Mesmo após anúncio do adiamento, professores de Pinda protestam contra a retomada das aulas presenciais

Profissionais pedem vacinação de todos os contratados da rede municipal de educação e adequação das unidades para retorno seguro às salas de aula

Manifestação de profissionais da Educação na Câmara de Pinda; grupo é contra a volta às aulas sem vacina (Foto: Bruna Silva)

Bruna Silva
Pindamonhangaba

Cerca de cinquenta profissionais da Educação e apoiadores participaram, nesta segunda-feira (7), de uma manifestação contra a retomada das aulas presenciais na rede municipal em meio à pandemia e o processo de vacinação.

Apesar do anúncio da Prefeitura, suspendendo o retorno previsto para este mês, os educadores reclamavam da falta de uma publicação oficial, com o planejamento e o cronograma das ações.

A carreata foi organizada desde o início do mês, em oposição à medida da secretaria de Educação, que esperava retornar, conforme as normas do Plano São Paulo, as aulas presenciais na rede. Mas as tratativas foram questionadas pelos manifestantes. “Esse movimento é para que, se eles (secretaria de Educação) mantiverem o calendário, né, que pelo menos garanta a vacina a todos os profissionais, para não levar o risco para os funcionários, para os alunos e para as famílias”, ressaltou a organizadora e funcionária da Educação, Érika Cândido.

Entre os apontamentos, os manifestantes destacaram ainda a falta de estrutura necessária, como totens de álcool em gel nas salas de aula, para a retomada segura.
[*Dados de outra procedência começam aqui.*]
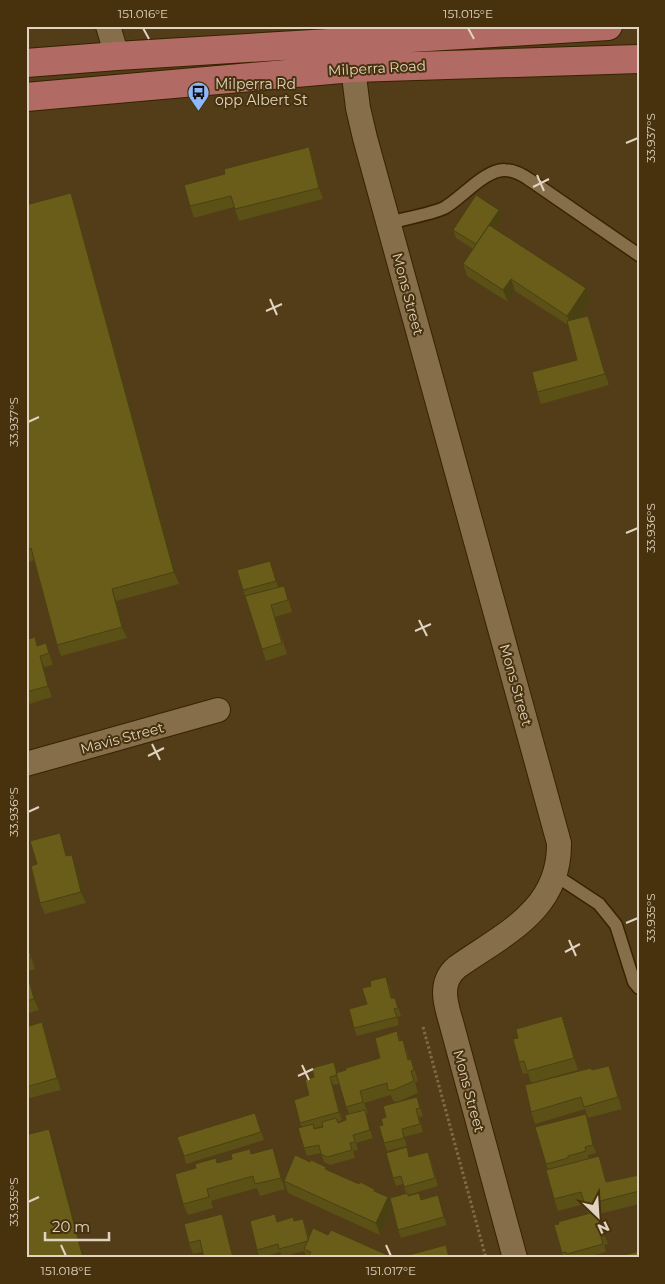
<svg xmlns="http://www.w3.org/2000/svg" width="665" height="1284" font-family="Montserrat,sans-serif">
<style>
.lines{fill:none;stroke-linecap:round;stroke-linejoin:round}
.service-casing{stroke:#372300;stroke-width:15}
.minor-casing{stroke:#372300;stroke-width:26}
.trunk-casing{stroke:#372300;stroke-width:30}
.path{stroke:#7e6b4c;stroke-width:3;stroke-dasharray:2.5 2.5;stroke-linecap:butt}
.service{stroke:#856e49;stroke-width:12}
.minor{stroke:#856e49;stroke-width:24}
.trunk{stroke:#b26a65;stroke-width:28}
.wall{fill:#5b5016;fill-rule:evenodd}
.shaded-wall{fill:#4a4112}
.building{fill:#6a5d1a;stroke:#4a4112}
.ticks{fill:none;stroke:#e0d3c0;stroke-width:2}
.labels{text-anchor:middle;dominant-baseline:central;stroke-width:4;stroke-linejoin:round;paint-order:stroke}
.street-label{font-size:14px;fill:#e0d3c0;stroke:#47320d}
.poi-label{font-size:14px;fill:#e0d3c0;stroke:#47320d;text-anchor:start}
.neatline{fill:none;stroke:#e0d3c0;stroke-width:2}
.ticks-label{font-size:12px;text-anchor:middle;fill:#e0d3c0}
</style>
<rect width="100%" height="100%" fill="#523d18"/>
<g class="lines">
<defs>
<path id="service" d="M388,223C402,219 432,214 444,208C461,199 485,169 505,170C514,170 523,175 530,180L639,255
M555,875L599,904L616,925L634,982L639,988"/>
<path id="minor" d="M108,26L117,56
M353,68L358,108L365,138L559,843C560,910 504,934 457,967C439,982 445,1002 451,1022L515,1258
M26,764L218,710"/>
<path id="trunk" d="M26,63L117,56L608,26
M26,97L353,68L639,59"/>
</defs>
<!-- service casing -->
<use href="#service" class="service-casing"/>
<!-- minor casing -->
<use href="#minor" class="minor-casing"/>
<!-- trunk casing -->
<use href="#trunk" class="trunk-casing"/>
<!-- path -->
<path class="path" d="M423,1027L486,1258"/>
<!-- service -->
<use href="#service" class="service"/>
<!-- minor -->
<use href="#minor" class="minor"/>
<!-- trunk -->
<use href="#trunk" class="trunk"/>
</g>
<!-- wall -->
<path class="wall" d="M309,147L313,159L323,199L239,221L234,207L194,218L190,206L225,174Z
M71,193L75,205L179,584L116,601L127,638L61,656L57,645L34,560L26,563V205Z
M502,218L495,229L586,288L590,300L578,318L588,316L593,327L609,385L541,404L537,392L577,360L568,325L515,291L508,302L467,276L463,264L473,249L456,238L453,230Z
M274,573L278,587L288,598L292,612L275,617L287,654L266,661L243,590Z
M26,640L38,646L46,643L53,665L44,667L52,697L26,705Z
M60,833L67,856L76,866L86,903L45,914L40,903L37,864Z
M26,937L35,969L28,971L39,1010L26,1014Z
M389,985L392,998H395L401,1016L397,1017L399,1025L357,1036L354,1028L367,1004Z
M42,1022L46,1034L61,1090L26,1099V1027Z
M567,1027L578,1070L531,1083L528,1073L523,1074L519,1062Z
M397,1031L400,1040L407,1051L409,1060L411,1059L415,1071L418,1081L415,1082L418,1093L397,1102L393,1101L391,1095L364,1103L368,1113L366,1114L373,1138L356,1143L358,1150L353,1151L355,1158L330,1165L324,1162L321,1153L307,1156L304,1148L302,1127L300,1123L314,1077L346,1070L380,1058ZM339,1084L349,1114L346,1120L338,1123L337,1122L342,1120L333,1085ZM323,1126V1127L315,1129L314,1128Z
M609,1066L613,1077L622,1109L588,1118L585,1109L535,1124L531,1112L592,1070Z
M417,1097L423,1116L419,1117L423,1132L404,1137L407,1146L387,1151L384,1143L383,1125L386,1117Z
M255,1113L264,1140L186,1164L184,1156Z
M586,1114L589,1122L596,1153L588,1155V1158L599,1156L603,1167L607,1182L639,1175V1204L595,1215L596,1217L600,1216L603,1224L608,1244L604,1245L606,1252L584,1258H563L562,1253L559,1224L588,1214L584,1204L558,1211L554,1199L548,1169L546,1164Z
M252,1154L278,1160L285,1189L260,1196L257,1188L211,1201L213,1208L188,1215L183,1204L196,1168L216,1158L217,1163Z
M410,1157L431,1160L438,1186L408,1195L409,1196L421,1199L438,1195L447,1225L401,1238L398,1230L406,1193L403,1184L396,1186L393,1178Z
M310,1162L326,1167L327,1170L359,1184L374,1189L375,1192L392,1209L380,1235L288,1193L284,1181Z
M222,1214L226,1226L203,1252L193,1254L189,1243Z
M293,1217L294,1221L303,1219L309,1238L328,1235L392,1258H307L304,1251L282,1257L280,1252L260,1258L257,1250L278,1221Z"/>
<!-- shaded-wall -->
<path class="shaded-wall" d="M309,147L313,159L323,199L319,188Z
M71,193L75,205L179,584L174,572Z
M499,210L502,218L479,253L476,245Z
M511,279L515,291L508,302L503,290Z
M586,288L590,300L572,328L567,316Z
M588,316L593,327L609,385L605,374Z
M112,589L116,601L127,638L122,627Z
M40,656L44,667L52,697L48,686Z
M60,833L64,844L70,868L66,856Z
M72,855L76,866L86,903L81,892Z
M26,937L35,969L31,957L26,941Z
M26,967L28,971L39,1010L34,999Z
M562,1016L567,1027L578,1070L574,1058Z
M42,1022L46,1034L61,1090L57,1078Z
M609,1066L613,1077L622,1109L618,1097Z
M330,1077L333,1085L342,1120L339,1112Z
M365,1110L368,1118L373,1138L370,1130Z
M586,1114L589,1122L596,1153L593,1145Z
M49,1129L54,1144L85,1258H83Z
M273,1148L278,1160L285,1189L281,1178Z
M599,1156L603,1167L610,1194L606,1182Z
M438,1195L441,1203L447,1225L444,1217Z
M388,1197L392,1209L380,1235L376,1223Z
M222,1214L226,1226L234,1258H233Z
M600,1216L603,1224L608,1244L605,1236Z"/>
<!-- building -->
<path class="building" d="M309,147L319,188L235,209L231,196L190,206L184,185L225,174L224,169Z
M71,193L174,572L112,589L122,627L57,645L31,548L26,550V205Z
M476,195L499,210L476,244L453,230Z
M489,225L586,288L567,316L511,279L503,290L463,264Z
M588,316L605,374L537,392L532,372L577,360L567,321Z
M270,561L276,581L243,590L237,570Z
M284,586L288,600L271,605L282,643L262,649L245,596Z
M35,637L37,646L46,643L49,653L40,656L48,686L26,692V640Z
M60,833L66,856L72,855L81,892L40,903L31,866L37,864L30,841Z
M26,941L31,957L26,959Z
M26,969L34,999L26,1001Z
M386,977L391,998H395L398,1008L394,1009L397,1017L354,1028L349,1009L367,1004L362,988L371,986L370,981Z
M562,1016L574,1058L527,1071L524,1061L519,1062L513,1039L518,1038L516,1029Z
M42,1022L57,1078L26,1087V1027Z
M397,1031L399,1041L403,1040L408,1060L411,1059L414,1070L411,1071L414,1081L393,1090H388L387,1083L360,1091L363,1102L346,1107L336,1073L346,1070V1068L380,1058L375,1038Z
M334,1062L337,1075L330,1077L339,1112L300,1123L294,1100L309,1095L305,1080L314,1077L312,1068Z
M609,1066L618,1097L584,1107L581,1097L531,1112L525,1085L591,1068L592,1070Z
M417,1097L420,1108L416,1109L420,1124L402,1129L404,1138L384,1143L379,1126L383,1125L381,1119L386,1117L383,1106Z
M365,1110L370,1130L353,1135L355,1142L350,1143L352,1150L327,1157L321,1154L319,1145L304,1148L298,1128L313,1124L314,1129L323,1127L322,1122L336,1118L338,1123L346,1120L345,1115Z
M255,1113L261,1132L184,1156L177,1137Z
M586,1114L593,1145L585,1147L586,1151L568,1156V1158L546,1164L535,1127Z
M49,1129L83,1258H26V1135Z
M407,1147L409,1157L428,1152L435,1178L404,1187L401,1176L393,1178L386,1153Z
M273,1148L281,1178L255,1184L253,1176L207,1189L209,1197L183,1204L175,1174L196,1168L195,1164L216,1158L217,1163L232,1159L231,1154L250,1149L251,1154Z
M295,1155L310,1162L311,1160L326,1167L325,1169L359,1184L360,1182L374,1189V1191L388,1197L376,1223L284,1181Z
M599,1156L606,1182L639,1175V1191L585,1205L581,1192L554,1199L546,1170Z
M408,1193V1196L419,1193L421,1200L438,1195L444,1217L398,1230L390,1198Z
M594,1212L596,1217L600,1216L605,1236L601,1237L603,1244L567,1254L566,1252L562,1253L554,1225L559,1224L558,1222Z
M222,1214L233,1258H204L200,1240L189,1243L184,1224Z
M275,1214L277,1222L293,1217L294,1221L303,1219L308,1239V1241L279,1249L278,1244L257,1250L250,1221Z
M313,1228L328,1235L331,1230L392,1257L312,1258L309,1256L311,1252L304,1249Z
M446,1245L449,1258H406L405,1256Z
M639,1251V1258H614Z"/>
<!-- ticks -->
<path class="ticks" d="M143,28L149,39M468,28L474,39M626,143L638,138M537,175L544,191M533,187L549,179M270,299L277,315M266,311L282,304M28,422L39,417M626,533L638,528M419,620L427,636M415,631L431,624M152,744L160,760M148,756L164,748M28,812L39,807M626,923L638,918M569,940L576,956M565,952L580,944M302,1065L309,1080M298,1076L313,1069M28,1202L39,1197M61,1245L66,1256M386,1245L391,1256"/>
<!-- icons -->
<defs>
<symbol id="bus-pin" viewBox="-11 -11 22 30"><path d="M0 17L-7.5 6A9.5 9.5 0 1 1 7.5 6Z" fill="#8db9fc" stroke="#47320d"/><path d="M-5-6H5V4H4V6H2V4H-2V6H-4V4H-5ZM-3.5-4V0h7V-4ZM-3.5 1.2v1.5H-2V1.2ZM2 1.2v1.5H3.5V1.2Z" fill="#111"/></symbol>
</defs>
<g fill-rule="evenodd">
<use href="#bus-pin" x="186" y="80" width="25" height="34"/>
</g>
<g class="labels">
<!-- street labels -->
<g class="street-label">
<text transform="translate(377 68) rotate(-3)">Milperra Road</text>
<text transform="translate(408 294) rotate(75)">Mons Street</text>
<text transform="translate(516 685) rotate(74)">Mons Street</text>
<text transform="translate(122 738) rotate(-15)">Mavis Street</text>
<text transform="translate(469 1091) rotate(75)">Mons Street</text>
</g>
<!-- poi labels -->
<g class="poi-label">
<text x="215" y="84">Milperra Rd<tspan x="215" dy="16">opp Albert St</tspan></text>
</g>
</g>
<!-- border -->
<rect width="665" height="1284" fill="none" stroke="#47320d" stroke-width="55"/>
<!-- north arrow -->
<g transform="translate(598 1216) rotate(155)" stroke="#47320d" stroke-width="4" paint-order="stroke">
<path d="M0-4L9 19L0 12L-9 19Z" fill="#e0d3c0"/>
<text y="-8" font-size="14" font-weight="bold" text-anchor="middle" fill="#e0d3c0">N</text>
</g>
<!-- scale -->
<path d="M45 1232v8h64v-8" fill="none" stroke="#e0d3c0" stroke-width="2.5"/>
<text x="52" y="1232" font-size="15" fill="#e0d3c0" stroke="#47320d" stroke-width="4" paint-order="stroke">20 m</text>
<rect x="28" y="28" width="610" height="1228" class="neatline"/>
<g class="ticks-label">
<text x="143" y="18">151.016°E</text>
<text x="468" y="18">151.015°E</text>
<text transform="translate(651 138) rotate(-90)" y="4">33.937°S</text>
<text transform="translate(14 422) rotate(-90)" y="4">33.937°S</text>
<text transform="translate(651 528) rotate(-90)" y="4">33.936°S</text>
<text transform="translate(14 812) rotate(-90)" y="4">33.936°S</text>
<text transform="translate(651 918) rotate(-90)" y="4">33.935°S</text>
<text transform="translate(14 1202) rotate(-90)" y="4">33.935°S</text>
<text x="66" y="1275">151.018°E</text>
<text x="391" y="1275">151.017°E</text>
</g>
</svg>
Protestos tiveram início durante a tarde com carreata pela cidade (Foto: Bruna Silva)

A manifestação saiu da Câmara de Vereadores, passou pelas principais ruas do Centro de Pindamonhangaba e terminou em frente à Prefeitura, local em que cerca de 15 profissionais foram recebidos para diálogo com a secretaria de Saúde, Valéria dos Santos, o secretário adjunto de Comunicação, Fabiano Vanone e pelo chefe de Gabinete, Rodrigo Lóssio.

Na noite do último domingo (6), o Município comunicou, por meio de uma nota, o adiamento do retorno às salas de aula, que estava previsto para os próximos dias 21 e 22. Segundo a gestão, houve uma pesquisa, com os pais de alunos do ensino fundamental 1, que apontou que 70% era favorável à retomada.

A projeção é que novos programas sejam preparados para ofertar soluções que auxiliem a comunidade escolar diante das perspectivas sanitária e educacional.